(Excerpts from a dataset)
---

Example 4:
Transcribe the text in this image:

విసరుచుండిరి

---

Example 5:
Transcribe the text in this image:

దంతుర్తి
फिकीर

▶ _AIM OF THE TASK_: Each entry is to be given again, exactly as it stands.

▶ _RESULT BELOW_:
---

Example 4:
Transcribe the text in this image:

విసరుచుండిరి

---

Example 5:
Transcribe the text in this image:

దంతుర్తి
फिकीर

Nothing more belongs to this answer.